The temperature of an object is \(400^{\circ}\mathrm{C}\)$\mathrm{}$. The temperature of the surroundings may be assumed to be negligible. What temperature would cause the energy to radiate twice as quickly? (Given, \(2^{\frac{1}{4}} \approx 1.18\))
1. \(200^{\circ}\mathrm{C}\)
2. 200 K
3. \(800^{\circ}\mathrm{C}\)$\mathrm{}$         
4. 800 K

A black body at a temperature of 227$°\mathrm{C}$ radiates heat energy at the rate of 5 $\mathrm{cal}/{\mathrm{cm}}^2-\sec$. At a temperature of $727°\mathrm{C}$, the rate of heat radiated per unit area in $\mathrm{cal}/{\mathrm{cm}}^2$ will be 
(1) 80                     

(2) 160

(3) 250                   

(4) 500

Energy is being emitted from the surface of a black body at 127$°\mathrm{C}$ temperature at the rate of $1.0\times {10}^6 \mathrm{J}/\sec -{\mathrm{m}}^2$. Temperature of the black body at which the rate of energy emission is $16.0\times {10}^6 \mathrm{J}/\sec -{\mathrm{m}}^2$ will be -

(a) 254$°\mathrm{C}$          (b) 508$°\mathrm{C}$
(c) 527$°\mathrm{C}$          (d) 727$°\mathrm{C}$

If temperature of a black body increases from $7°C$ to $287°\mathrm{C}$ , then the rate of energy radiation increases by

(a) ${\left(\frac{287}{7}\right)}^4$                  (b) 16
(c) 4                            (d) 2

The area of a hole of heat furnace is ${10}^{-4} {\mathrm{m}}^2$. It radiates $1.58\times {10}^5$ calories of heat per hour. If the emissivity of the furnace is 0.80, then its temperature is
(1) 1500 K           

(2) 2000 K

(3) 2500 K           

(4) 3000 K

Two spheres P and Q, of same colour having radii 8 cm and 2 cm are maintained at temperatures 127$°\mathrm{C}$and 527$°\mathrm{C}$ respectively. The ratio of energy radiated by P and Q is 
(a) 0.054             (b) 0.0034
(c) 1                   (d) 2

A body radiates energy 5W at a temperature of 127$°\mathrm{C}$. If the temperature is increased to 927$°\mathrm{C}$, then it radiates energy at the rate of
(a) 410 W                   (b) 81 W 
(c) 405 W                   (d) 200 W

The temperatures of two bodies A and B are respectively 727$°\mathrm{C}$ and 327$°\mathrm{C}$. The ratio of the rates of heat radiated by them is 

(1)727:327                       

(2) 5 : 3

(3) 25 : 9                           

(4) 625 : 81

The radiant energy from the sun incident normally at the surface of earth is $20 \mathrm{kcal}/{\mathrm{m}}^2\min$. What would have been the radiant energy incident normally on the earth, if the sun had a temperature twice of the present one ?

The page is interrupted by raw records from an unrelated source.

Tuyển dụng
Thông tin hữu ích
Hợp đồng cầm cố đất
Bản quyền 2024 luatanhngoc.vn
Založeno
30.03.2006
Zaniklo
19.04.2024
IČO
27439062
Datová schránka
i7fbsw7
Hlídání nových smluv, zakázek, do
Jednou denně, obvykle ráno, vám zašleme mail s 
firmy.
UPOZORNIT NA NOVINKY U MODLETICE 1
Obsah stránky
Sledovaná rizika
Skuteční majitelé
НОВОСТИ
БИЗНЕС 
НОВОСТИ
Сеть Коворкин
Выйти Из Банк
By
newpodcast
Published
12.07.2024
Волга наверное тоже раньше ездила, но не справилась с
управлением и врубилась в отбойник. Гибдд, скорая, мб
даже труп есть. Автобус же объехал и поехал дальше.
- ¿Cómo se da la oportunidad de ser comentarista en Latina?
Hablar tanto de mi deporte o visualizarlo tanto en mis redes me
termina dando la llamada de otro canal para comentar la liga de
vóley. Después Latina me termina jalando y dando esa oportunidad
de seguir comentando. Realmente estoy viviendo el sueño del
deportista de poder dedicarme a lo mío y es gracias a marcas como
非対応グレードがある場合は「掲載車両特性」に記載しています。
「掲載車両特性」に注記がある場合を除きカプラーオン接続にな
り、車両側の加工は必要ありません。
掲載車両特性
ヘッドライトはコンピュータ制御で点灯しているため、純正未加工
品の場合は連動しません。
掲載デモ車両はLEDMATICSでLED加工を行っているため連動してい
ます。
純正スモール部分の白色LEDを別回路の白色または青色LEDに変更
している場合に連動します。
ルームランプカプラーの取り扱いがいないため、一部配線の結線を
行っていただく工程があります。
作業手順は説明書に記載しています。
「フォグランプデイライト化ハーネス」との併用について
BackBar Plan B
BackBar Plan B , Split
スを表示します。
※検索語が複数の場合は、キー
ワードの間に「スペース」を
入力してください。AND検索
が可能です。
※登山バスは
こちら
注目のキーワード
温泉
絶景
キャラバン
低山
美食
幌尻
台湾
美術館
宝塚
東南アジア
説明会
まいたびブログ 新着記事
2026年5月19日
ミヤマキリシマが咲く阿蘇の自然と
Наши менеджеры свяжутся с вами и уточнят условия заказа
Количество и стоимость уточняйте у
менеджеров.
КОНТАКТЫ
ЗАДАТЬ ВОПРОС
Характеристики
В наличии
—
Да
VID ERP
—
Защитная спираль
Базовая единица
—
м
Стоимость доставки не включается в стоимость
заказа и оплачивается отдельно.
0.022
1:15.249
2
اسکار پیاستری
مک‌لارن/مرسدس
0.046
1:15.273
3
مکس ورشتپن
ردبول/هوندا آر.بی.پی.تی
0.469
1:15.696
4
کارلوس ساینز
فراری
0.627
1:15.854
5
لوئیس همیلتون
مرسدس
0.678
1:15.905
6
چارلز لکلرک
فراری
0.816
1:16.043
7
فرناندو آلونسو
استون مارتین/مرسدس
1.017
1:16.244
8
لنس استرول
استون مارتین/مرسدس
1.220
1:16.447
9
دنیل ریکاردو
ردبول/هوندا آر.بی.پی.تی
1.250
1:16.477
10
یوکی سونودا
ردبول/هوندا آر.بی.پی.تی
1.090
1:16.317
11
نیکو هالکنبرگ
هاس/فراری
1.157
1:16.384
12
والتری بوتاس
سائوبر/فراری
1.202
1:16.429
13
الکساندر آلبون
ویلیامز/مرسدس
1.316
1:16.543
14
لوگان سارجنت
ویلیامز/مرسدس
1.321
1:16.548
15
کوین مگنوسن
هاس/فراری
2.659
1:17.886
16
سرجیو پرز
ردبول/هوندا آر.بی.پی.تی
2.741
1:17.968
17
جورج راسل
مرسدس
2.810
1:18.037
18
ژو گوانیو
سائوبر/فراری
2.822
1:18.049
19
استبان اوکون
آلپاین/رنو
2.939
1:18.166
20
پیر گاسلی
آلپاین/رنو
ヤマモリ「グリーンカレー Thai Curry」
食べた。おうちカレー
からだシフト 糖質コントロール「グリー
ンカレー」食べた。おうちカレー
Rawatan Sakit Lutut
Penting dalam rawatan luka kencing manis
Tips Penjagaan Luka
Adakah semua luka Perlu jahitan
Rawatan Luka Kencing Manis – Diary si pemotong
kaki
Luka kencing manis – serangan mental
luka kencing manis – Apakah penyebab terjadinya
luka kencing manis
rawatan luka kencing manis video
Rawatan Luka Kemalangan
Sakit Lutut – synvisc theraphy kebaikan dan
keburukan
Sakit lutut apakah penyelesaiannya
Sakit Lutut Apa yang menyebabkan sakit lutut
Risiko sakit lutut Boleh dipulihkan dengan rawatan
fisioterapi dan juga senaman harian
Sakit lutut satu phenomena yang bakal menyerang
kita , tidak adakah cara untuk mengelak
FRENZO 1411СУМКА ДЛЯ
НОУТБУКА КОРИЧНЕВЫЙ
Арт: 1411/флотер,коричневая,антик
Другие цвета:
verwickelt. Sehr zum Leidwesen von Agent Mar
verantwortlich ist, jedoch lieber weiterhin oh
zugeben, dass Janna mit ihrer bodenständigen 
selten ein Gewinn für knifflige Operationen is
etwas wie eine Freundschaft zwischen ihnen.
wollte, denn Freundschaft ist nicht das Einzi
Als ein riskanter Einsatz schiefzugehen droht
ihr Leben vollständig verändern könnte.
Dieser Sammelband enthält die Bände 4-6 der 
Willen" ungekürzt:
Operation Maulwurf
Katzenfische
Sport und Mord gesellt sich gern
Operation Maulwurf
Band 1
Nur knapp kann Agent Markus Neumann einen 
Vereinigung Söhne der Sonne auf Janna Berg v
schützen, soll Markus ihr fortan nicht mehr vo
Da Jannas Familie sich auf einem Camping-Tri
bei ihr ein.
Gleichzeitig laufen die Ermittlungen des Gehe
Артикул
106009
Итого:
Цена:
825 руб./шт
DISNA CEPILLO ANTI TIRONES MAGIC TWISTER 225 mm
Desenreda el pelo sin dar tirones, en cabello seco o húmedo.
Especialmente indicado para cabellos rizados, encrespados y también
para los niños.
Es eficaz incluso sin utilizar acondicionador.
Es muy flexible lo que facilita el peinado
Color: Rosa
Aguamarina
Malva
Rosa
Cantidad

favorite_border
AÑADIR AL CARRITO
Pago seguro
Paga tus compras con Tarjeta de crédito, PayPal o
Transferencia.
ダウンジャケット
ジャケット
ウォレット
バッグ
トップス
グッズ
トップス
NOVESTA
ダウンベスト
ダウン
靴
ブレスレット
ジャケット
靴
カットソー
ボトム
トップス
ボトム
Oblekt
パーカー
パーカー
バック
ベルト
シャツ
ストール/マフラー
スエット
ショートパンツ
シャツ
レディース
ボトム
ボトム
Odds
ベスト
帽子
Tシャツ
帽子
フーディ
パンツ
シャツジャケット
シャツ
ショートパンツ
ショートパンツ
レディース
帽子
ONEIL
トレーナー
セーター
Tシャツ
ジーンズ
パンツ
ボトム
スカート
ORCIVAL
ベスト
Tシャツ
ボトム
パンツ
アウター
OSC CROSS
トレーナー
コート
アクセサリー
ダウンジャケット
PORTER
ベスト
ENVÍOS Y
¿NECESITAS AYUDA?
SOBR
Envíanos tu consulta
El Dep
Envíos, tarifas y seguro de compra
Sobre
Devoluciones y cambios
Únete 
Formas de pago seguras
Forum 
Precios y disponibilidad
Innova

(a) $160 \mathrm{kcal}/{\mathrm{m}}^2\min$                    (b) $40 \mathrm{kcal}/{\mathrm{m}}^2\min$
(c) $320 \mathrm{kcal}/{\mathrm{m}}^2\min$                    (d) $80 \mathrm{kcal}/{\mathrm{m}}^2\min$

A spherical black body with a radius of 12 cm radiates 440 W power at 500 K. If the radius were halved and the temperature doubled, the power radiated in watt would be

(1) 225                     

(2) 450

(3) 900                     

(4) 1800